Payment of taxes in currency of trade: some practical considerations

Payment of taxes in foreign currency has been part of our law from as far back as February 2009 since the country’s adoption of the multi-currency system. It was never a topical issue until 2018 when the local currency was introduced and bank accounts were separated into RTGS FCA and Nostro FCA.  From 2018 to date, it has been a roller-coaster ride for tax payers. The situation was further complicated in June 2019 by the phasing out of the multi-currency system with the introduction of use of local currency only. Whilst the law did phase out the multi-currency system, in practice entities and individuals continued with the use of multi-currency. This resulted in the ZIMRA issuing public notices to the effect that taxpayers should remit taxes in currency of trade despite illegality of trading in foreign currency. In 2020, we have seen the use of foreign currency being re-introduced partially.

Recently, the ZIMRA and the RBZ issued a statement emphasising that entities should remit taxes in currency of trade, failure of which will result in all taxes being deemed to be in foreign currency. This was triggered by the fact that most businesses have and some are still charging in foreign currency but invoicing in ZWL thus resulting in them remitting less tax. There are VAT practical challenges involved in invoicing where payments are made in two currencies for a single transaction. It appears that operators are required to issue invoices for each currency used in sales. However, the time of supply rules as amended provide that VAT shall be charged on the earlier of invoice or payment. In the case of a supply of a moveable goods, the time of its removal from the place of sale; in the case of a supply of an immoveable goods, the time the recipient takes possession of it and in the case of a supply of a service at the time the service is performed; whichever time is earlier. A possible challenge is where an invoice has been issued, operator pays VAT on an invoice that has not been settled only for the payment to be made in both local and foreign currency. This may create VAT liabilities in foreign currency despite the amount having been received in local currency. The VAT laws place more emphasis on what has been received for purposes of declaration and payment of output VAT. A customer who pays for goods and services in foreign currency may potentially claim input tax in foreign currency. The ZIMRA requires proof showing input tax was incurred in foreign currency. Therefore, an operator that wishes to claim input tax in foreign currency will have to produce an invoice denominated in foreign currency and the proof of payment in foreign currency. Failure to produce the invoice or proof of payment in foreign currency will result in the input tax claim being denied.

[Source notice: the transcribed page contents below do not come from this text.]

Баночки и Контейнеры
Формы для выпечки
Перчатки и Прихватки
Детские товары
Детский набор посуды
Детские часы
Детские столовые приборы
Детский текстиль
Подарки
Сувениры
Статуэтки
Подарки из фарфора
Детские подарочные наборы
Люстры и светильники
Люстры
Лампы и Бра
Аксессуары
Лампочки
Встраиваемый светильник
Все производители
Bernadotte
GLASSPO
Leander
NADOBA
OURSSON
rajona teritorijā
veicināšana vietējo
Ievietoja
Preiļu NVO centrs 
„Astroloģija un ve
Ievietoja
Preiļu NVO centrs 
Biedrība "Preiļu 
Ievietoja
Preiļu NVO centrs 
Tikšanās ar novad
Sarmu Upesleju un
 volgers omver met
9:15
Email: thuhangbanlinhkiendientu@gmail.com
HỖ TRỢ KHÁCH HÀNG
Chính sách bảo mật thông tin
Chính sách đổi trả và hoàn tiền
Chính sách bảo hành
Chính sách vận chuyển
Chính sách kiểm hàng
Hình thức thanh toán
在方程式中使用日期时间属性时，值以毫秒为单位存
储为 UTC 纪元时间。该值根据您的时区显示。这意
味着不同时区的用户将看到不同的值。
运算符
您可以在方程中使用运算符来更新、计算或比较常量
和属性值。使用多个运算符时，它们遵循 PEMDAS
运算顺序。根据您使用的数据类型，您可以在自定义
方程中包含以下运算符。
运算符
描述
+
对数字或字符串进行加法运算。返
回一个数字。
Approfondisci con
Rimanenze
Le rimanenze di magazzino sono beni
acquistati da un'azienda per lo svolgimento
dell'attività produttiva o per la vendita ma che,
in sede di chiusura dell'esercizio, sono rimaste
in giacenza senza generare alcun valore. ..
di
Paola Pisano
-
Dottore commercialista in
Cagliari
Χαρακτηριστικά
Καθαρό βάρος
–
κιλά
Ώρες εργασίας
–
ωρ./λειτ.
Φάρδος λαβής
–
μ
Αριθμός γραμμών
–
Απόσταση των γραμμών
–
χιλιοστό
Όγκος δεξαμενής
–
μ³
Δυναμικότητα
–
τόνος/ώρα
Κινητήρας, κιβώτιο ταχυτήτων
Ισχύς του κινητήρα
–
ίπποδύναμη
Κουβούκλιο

The stance taken by the regulatory authority is that incorrect declaration by a registered operators will result in all income being deemed to be foreign currency income and all tax to be paid in forex and not apportioned. Companies will need to be vigilant in declaring their taxes and even more so, there is need to keep all documentation to avoid heavy penalties that come with non-compliance. The ZIMRA has indicated that falsification of records attracts a penalty of 100% of the tax due. There has also been an indication that all cash must be banked. This is probably one of the measures to ensure that taxpayers truthfully declare their taxes. Practically, this may be a challenge given the history of events which saw people’s foreign currency accounts being abruptly changed to ZWL$. The trust relationship between the government, banks and ordinary citizens may have been ruined by the past sequence of events which resulted in citizens losing out value for their moneys they had deposited into bank accounts. We however, anticipate this being addressed by clients insisting on invoices being in currency of trade which invoices they will use to claim VAT.